2022-06 | Download PDF
Gamache, Ray. Gareth Jones: On Assignment in Nazi Germany 1933-34. Wales: Welsh Academic Press 2021. pp. 188, $27.31 (paperback). Reviewed by Timothy Roy Gleason, University of Wisconsin-Oshkosh, email@example.com.
In Gareth Jones: On Assignment in Nazi Germany 1933-34, Ray Gamache reveals how Welsh reporter Gareth Jones’ romance with Germany was tested by the Nazi party’s horrific remake of a country’s self-esteem and economy. Jones is cast in the book as a not-so-everyman hero. He was a master of languages, enabling him to blend into foreign lands and engage with everyone from manual laborers to nations’ leaders. Fortunately for Gamache and the book’s readers, Jones was certainly opinionated, allowing us glimpses into his mind and emotions through his articles, notes, and letters. Jones delicately weighed what to publish from his notes and his private thoughts, as does Gamache in portraying Jones as an admirer of old Germany but certainly not a Nazi sympathizer. This theme is pervasive with underlying questions. Was Jones friendly with the Nazis or was he using his own form of diplomacy to gain access? How naïve was Jones in understanding where Nazis would take Germany?
The book is organized chronologically with the occasional return to events in previous years. While Gamache’s early attention to the Soviet Union and remarks on Jones’ circle of friends risk distraction, Gamache sets this background so readers can understand how Jones built a network of connections that enabled him to break through foreign resistance for visits and interviews, as well as how Jones’ reporting on the Soviet Union earned him dangerous enemies.
Gamache shares Jones’ comments on at-risk Jewish and Polish people, and many others, but usually with some framing or context that appropriately defends Jones. Initially, this protection can feel a bit excessive because the readers are the jury members who may feel, at first, they are encountering emotional appeals more than facts. While some degree of antisemitism in Great Britain may have been tolerated in the early decades of the 1900s, the fact that some comments originated from a teenaged Jones’ personal writing hardly makes it acceptable, especially when the Welsh have clung onto their heritage and language under English control. However, a stronger argument for Jones’ liberalism and empathy comes as the book progresses and shows how Jones matured in his view of people from throughout Europe. Jones’ early statements that post-World War I German laborers were like Welsh ones revealed his warmth for the German people, yet his outlook evolved as the Nazis became more aggressive and Jones witnessed suffering in other lands. It is a reminder of the value in traveling to meet other people so any biases taught in youth may be wiped away.

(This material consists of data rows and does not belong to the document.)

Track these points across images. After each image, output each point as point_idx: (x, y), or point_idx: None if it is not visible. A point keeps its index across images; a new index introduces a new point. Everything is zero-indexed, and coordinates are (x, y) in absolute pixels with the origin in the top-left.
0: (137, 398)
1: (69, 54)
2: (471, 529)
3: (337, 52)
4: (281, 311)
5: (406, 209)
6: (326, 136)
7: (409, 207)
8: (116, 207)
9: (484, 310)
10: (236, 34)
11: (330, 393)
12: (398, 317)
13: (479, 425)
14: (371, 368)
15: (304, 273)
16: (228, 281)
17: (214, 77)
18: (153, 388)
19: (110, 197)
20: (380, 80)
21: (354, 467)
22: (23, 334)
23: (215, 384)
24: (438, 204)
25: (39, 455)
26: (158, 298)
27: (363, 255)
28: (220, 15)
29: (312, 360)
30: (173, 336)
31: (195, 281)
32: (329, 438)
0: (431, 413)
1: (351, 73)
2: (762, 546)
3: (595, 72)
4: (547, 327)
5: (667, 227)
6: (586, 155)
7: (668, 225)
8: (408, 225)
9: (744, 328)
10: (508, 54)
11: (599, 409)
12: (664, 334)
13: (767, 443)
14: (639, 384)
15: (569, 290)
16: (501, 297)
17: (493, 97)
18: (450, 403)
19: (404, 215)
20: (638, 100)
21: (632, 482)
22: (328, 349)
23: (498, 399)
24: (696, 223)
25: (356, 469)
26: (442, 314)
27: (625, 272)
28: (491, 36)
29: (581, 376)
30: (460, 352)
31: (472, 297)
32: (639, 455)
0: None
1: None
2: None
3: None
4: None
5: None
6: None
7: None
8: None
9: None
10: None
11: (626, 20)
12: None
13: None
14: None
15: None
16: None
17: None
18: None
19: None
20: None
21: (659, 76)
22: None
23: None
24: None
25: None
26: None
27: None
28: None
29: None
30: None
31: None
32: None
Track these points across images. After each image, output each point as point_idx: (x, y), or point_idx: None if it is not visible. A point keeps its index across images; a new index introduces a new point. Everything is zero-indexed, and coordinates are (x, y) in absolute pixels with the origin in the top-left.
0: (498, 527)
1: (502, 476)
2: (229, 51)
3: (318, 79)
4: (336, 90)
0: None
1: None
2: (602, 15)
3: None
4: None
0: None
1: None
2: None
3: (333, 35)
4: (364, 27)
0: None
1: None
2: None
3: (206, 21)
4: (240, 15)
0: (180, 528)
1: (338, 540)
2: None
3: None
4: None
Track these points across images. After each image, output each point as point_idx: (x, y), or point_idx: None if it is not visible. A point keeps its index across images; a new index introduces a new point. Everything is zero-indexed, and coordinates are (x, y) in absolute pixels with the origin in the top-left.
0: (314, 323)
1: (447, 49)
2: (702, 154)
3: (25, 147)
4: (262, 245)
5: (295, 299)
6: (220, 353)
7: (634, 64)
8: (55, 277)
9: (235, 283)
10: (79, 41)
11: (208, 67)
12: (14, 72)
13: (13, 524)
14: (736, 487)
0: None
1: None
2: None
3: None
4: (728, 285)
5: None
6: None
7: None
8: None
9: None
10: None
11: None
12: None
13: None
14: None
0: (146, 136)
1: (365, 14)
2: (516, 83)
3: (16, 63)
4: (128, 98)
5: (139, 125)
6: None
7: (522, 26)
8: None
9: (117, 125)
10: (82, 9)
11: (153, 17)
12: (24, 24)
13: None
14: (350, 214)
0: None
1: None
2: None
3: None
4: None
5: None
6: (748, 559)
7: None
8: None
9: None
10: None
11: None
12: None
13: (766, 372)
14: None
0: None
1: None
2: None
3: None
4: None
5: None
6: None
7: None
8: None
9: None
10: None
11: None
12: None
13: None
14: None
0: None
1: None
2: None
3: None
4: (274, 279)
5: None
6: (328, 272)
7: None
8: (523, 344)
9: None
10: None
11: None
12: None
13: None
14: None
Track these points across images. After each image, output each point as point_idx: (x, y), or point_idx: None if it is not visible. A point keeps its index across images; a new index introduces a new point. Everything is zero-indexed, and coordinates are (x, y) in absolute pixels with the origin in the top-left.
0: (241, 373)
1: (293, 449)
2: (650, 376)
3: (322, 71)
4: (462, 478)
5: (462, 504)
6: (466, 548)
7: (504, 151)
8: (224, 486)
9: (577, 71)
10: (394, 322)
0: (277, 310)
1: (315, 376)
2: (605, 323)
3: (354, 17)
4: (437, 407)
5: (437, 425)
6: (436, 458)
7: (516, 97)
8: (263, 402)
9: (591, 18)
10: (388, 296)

Rather than agreeing with the content of Nazi propaganda, Jones and other reporters marveled at the operation. They were placed in the uncomfortable position of being seated on stage with Hitler during at least one rally, acting as witnesses but also used as props to show the German public that Hitler earned the attention of the world’s press and made the country once again relevant. This is one of the most striking moments Gamache shares because it was a scene that Jones’ critics can use to argue he was a Nazi sympathizer. At times like this, Gamache deftly reveals snippets of Jones’ reporting which, when taken in isolation from his other reporting, can give the impression of support for Nazi Germany. However, Gamache responds by discussing the totality of Jones’ stories, which were often published as series when abroad, making these brief statements appear harmless. Jones frequently acknowledged when a political power player succeeded in meeting that person’s goal without himself praising that goal.
After what felt to be a slow start and a few distractions, such as the relevance of Lawrence Grossberg’s concept of writing history, the book rolled along and gained speed. It will inform anyone interested in Nazi Germany, the events that led to World War II, or political reporting. The book is not so narrow to only interest journalism scholars because Gamache shows how Jones was a man who used journalism to learn more about Europe and tell the public about his observations. Gamache’s reliance on Jones’ public and personal writings gives the research a strong foundation that makes Gamache’s arguments more convincing. For this reason and the quality of research, Gareth Jones: On Assignment in Nazi Germany 1933-34 is highly recommended for library acquisition and would be an excellent choice as a secondary text.
Jones’ dilemma was having to maintain good relationships to secure access, which Jones lost in the Soviet Union shortly after documenting the famine in Holodomor, while reporting on some of the worst acts of the century. Furthermore, critics of the Soviet Union were often incorrectly branded as friends of the Nazis to smear their reputations. Given that this same propaganda weapon is used by contemporary Russia to attack critics of Vladimir Putin, its invasion of Ukraine, and other human rights violations, Jones can be viewed as a sort of propaganda test subject by the Soviets. Gamache cannot prevent any future attacks on Jones’ reporting and character from occurring, but Gamache provides more than enough evidence to defend the late Welsh journalist. Its relevance to current events—although Gamache rightfully avoids linking to them—makes the book valuable to readers who are concerned with the dangers of hateful propaganda and can learn from the warnings.